Posted: August 19, 2016 at 9:07 am   /   by   /   comments (0)

Last week, we detailed how Vincor had evolved, from strength to strength, to dominate Ontario wine sales. After acquiring vineyards in B.C., Quebec and Ontario, Vincor, along with Andrew Peller Ltd., were given further leverage when they were granted licences for off-site retail stores (usually located at the exit of major grocery chains). Today, Vincor operates 164 outlets called “The Wine Rack,” Andrew Peller Ltd. operates 104 outlets named “The Wine Store,” and smaller wineries own 24 other wine shops.

These licences were grandfathered into the NAFTA accord, which prohibits any further expansion in this market niche. Unlike The Beer Store, these wine stores can only retail their own brands—some of which can contain as much as 75 per cent foreign wine blended with Ontario wine. It is like a wine version of the CRTC—assuring some Canadian content is available in the larger consumer market. Like The Beer Store, however, the size and number of off-site wine stores attracted the attention of foreign buyers. In 2006, the shareholders of Vincor voted to become a subsidiary of Constellation Brands, a major wine and spirit company based in New York.

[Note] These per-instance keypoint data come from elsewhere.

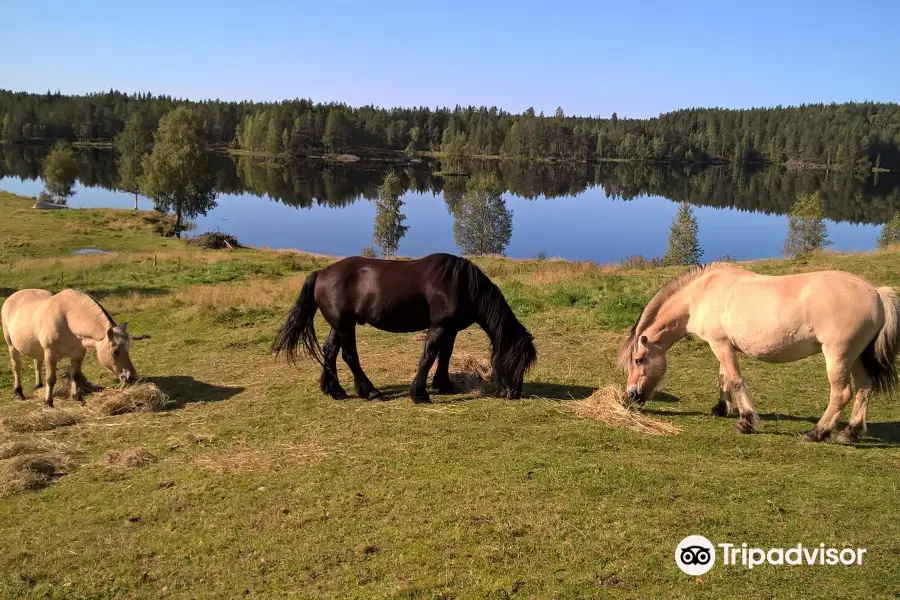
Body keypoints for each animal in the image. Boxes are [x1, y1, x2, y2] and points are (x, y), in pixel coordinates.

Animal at [2, 288, 138, 408]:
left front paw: (77, 398)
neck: (68, 318)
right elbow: (51, 379)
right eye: (115, 351)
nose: (131, 377)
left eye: (127, 349)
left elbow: (75, 376)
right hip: (12, 346)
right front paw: (48, 402)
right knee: (16, 366)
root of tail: (12, 297)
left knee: (37, 363)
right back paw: (19, 392)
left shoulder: (78, 354)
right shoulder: (50, 354)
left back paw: (39, 385)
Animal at [270, 253, 536, 404]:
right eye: (515, 360)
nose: (514, 393)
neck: (461, 285)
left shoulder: (450, 329)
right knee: (349, 356)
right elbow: (429, 356)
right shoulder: (439, 326)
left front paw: (443, 385)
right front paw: (420, 394)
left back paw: (334, 390)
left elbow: (445, 355)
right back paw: (370, 392)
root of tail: (321, 273)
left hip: (341, 324)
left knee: (329, 352)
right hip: (346, 326)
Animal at [620, 264, 900, 442]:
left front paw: (746, 422)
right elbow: (723, 378)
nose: (630, 396)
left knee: (841, 393)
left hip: (838, 356)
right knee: (865, 388)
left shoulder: (720, 345)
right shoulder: (723, 346)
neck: (699, 294)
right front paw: (721, 408)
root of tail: (877, 293)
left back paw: (817, 433)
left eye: (639, 360)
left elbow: (735, 380)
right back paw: (850, 432)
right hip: (856, 357)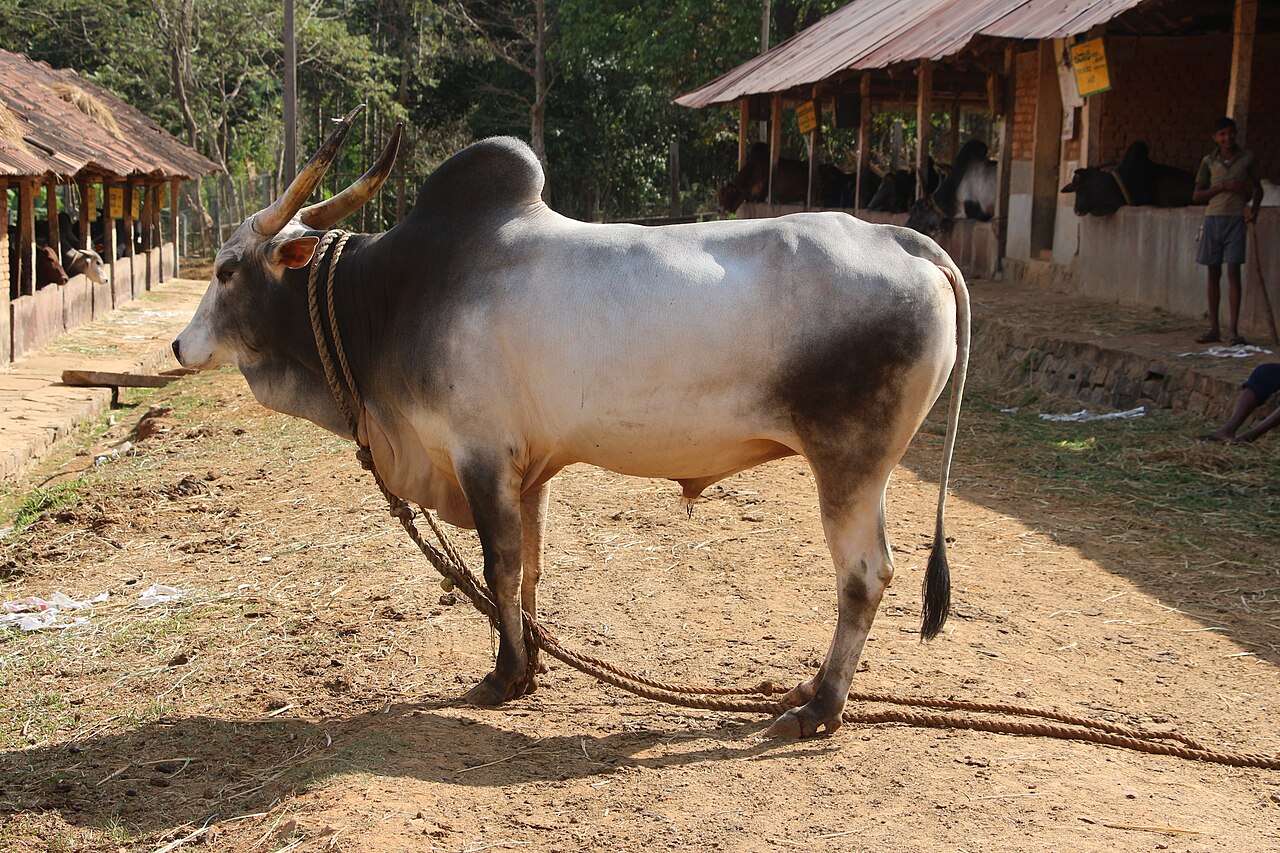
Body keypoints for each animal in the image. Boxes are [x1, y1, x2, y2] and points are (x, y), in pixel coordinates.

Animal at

The blending of off-shore and domestic wine was initially allowed to assist a struggling local wine industry. These specialty wine shops were therefore taxed at a low rate of 16.1 per cent (which they continue to enjoy). Wines sold through the LCBO are currently taxed at 66.5 per cent, so you can imagine the Ontario Treasury is taking a hard look at these licences. Continuing to favour major international conglomerates with preferential market positioning is the result of strong lobbying and weak government policy. In today’s fiscally challenging time, however, I am confident that the present government will consider taxing this hitherto golden goose.

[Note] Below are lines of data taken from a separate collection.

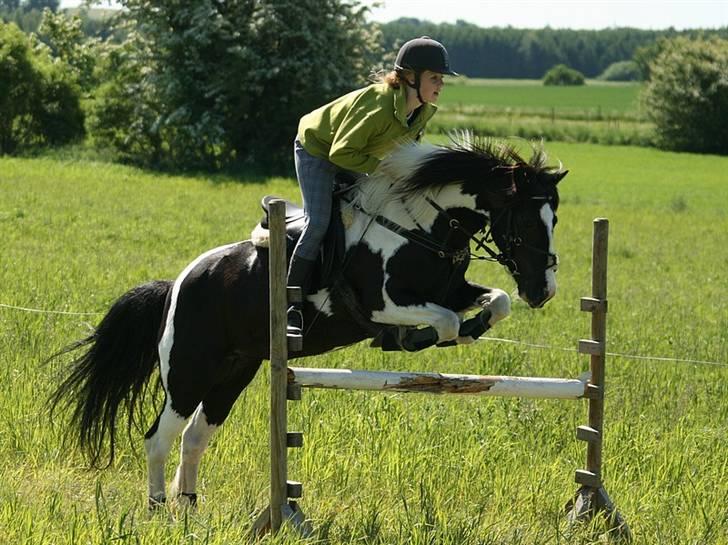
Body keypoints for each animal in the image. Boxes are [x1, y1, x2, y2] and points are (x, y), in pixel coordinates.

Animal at [48, 135, 564, 506]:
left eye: (554, 219)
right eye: (524, 222)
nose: (542, 291)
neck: (424, 225)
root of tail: (177, 284)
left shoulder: (452, 289)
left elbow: (495, 302)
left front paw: (476, 327)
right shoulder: (382, 303)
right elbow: (445, 322)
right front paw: (415, 339)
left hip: (234, 372)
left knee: (194, 438)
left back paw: (190, 507)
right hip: (188, 373)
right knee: (159, 438)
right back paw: (159, 511)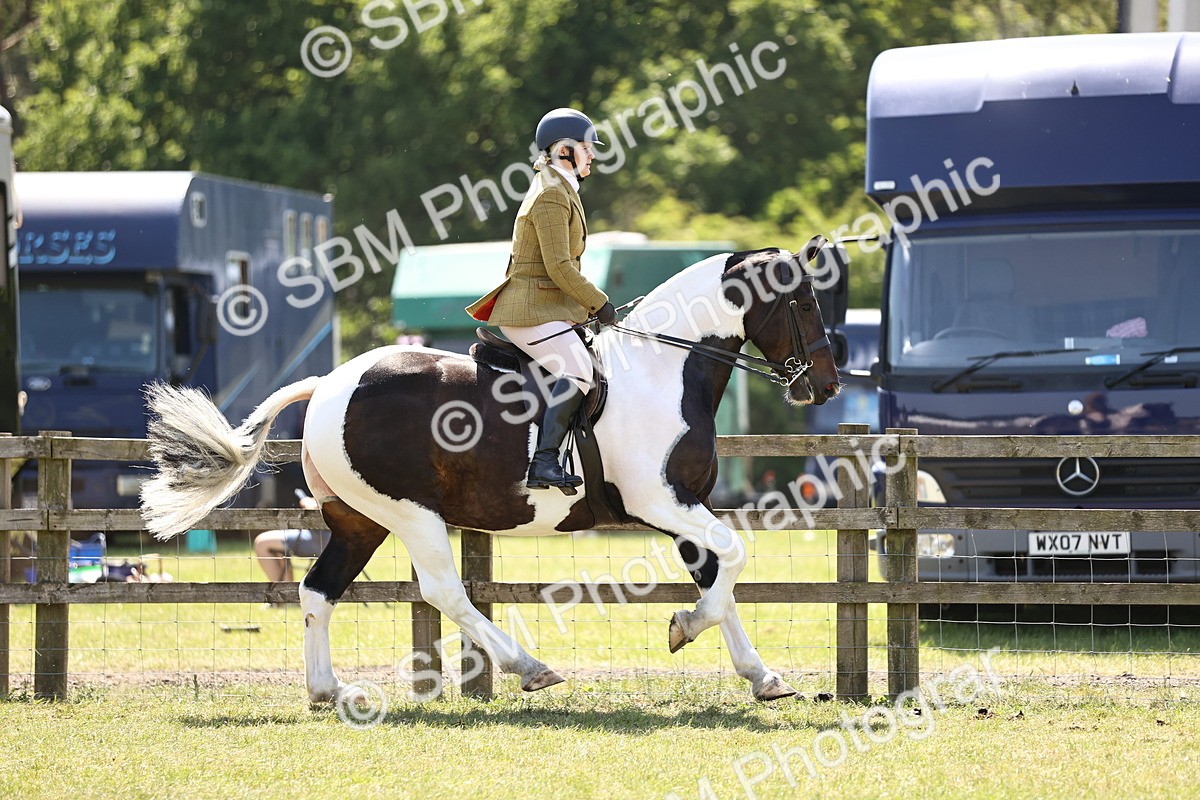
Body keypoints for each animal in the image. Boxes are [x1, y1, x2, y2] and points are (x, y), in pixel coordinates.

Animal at [139, 241, 842, 704]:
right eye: (804, 303)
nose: (827, 386)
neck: (660, 370)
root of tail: (330, 383)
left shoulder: (684, 505)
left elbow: (719, 575)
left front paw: (761, 676)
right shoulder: (659, 501)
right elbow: (735, 556)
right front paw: (685, 628)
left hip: (359, 521)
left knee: (319, 591)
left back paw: (328, 690)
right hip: (411, 514)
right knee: (444, 593)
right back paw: (528, 667)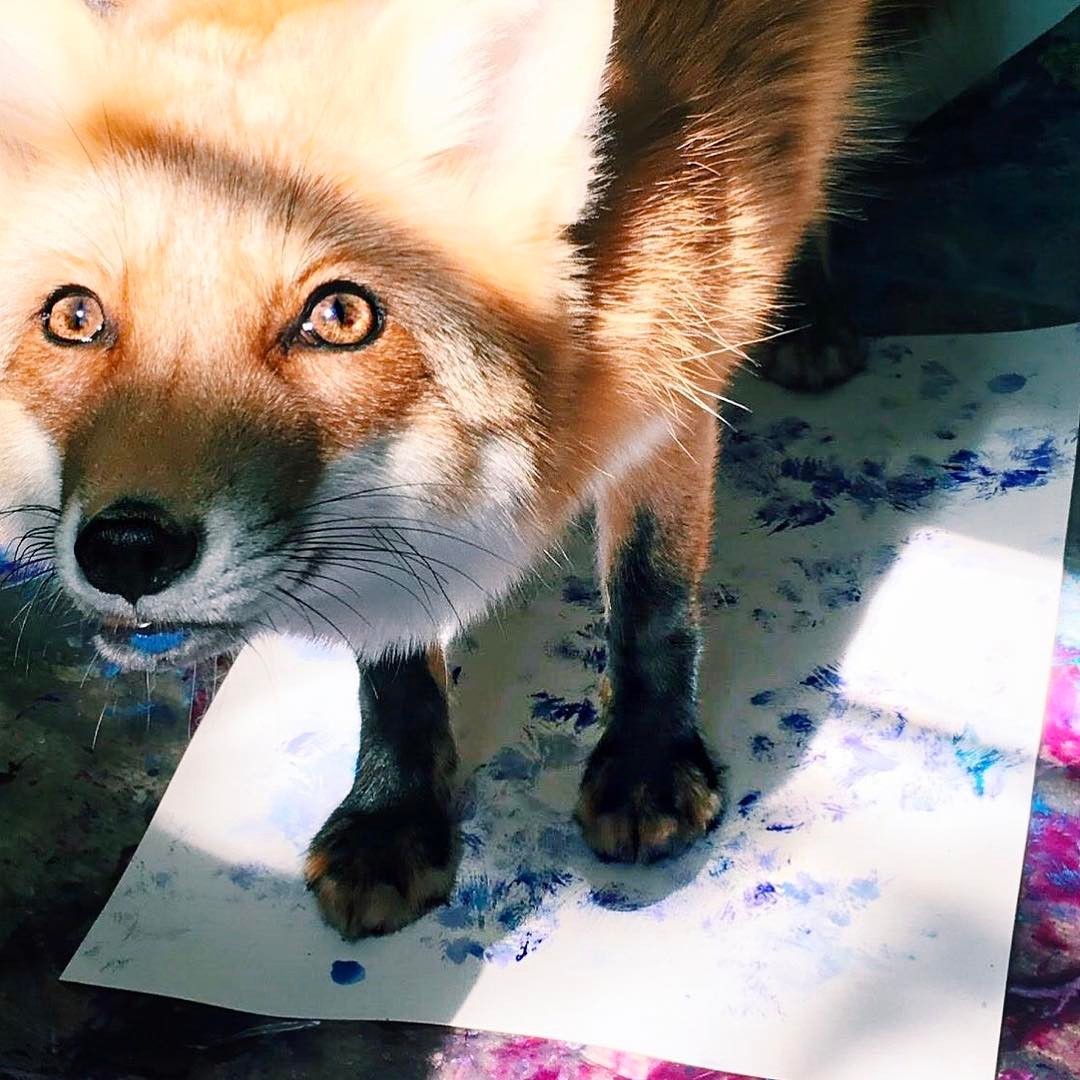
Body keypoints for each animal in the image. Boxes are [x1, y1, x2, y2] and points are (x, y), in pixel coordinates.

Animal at [0, 0, 1010, 937]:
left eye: (340, 316)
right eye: (74, 318)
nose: (127, 549)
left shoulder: (682, 344)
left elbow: (650, 596)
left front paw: (647, 761)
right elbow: (395, 662)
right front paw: (396, 813)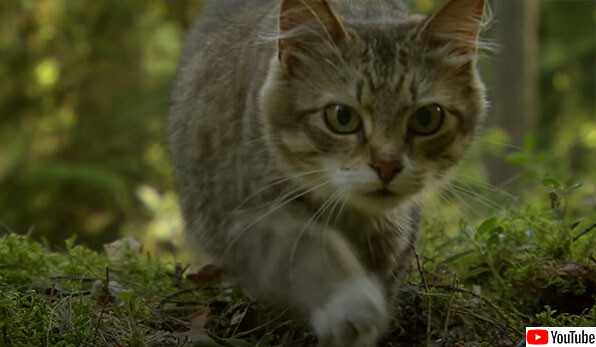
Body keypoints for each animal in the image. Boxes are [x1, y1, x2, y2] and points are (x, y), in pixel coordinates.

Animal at [166, 0, 484, 346]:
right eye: (341, 117)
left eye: (427, 118)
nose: (387, 166)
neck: (355, 218)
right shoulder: (242, 215)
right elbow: (311, 246)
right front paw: (350, 303)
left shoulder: (398, 232)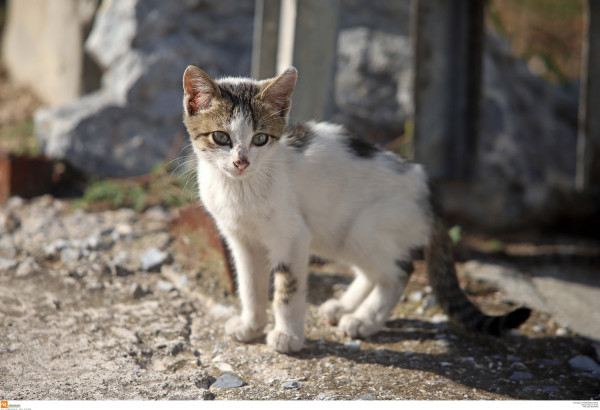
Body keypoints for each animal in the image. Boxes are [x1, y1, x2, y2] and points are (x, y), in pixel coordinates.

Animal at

I have always supported the simply great wines that are produced in Ontario. If I want a Chilean or Californian wine, however, I usually purchase such wine from the LCBO Blending local with foreign bulk product— while good for the bottom line—does little to favour the reputation of our Ontario wine industry.

THIS WEEK’S PICK
This week, I was seduced by a delightful 2015 Gewürztraminer crafted by the talented Rob Peck of Sugarbush Vineyards.

The wine is a cornucopia of aromatics, showing traditional rose petals and freshly peeled lychees that continue on the palate. The wine has a delightful suggestion of black licorice on the end, which makes this wine so very pleasant.

Available at the winery on Wilson Road (and also at the LCBO), it costs $18 per bottle.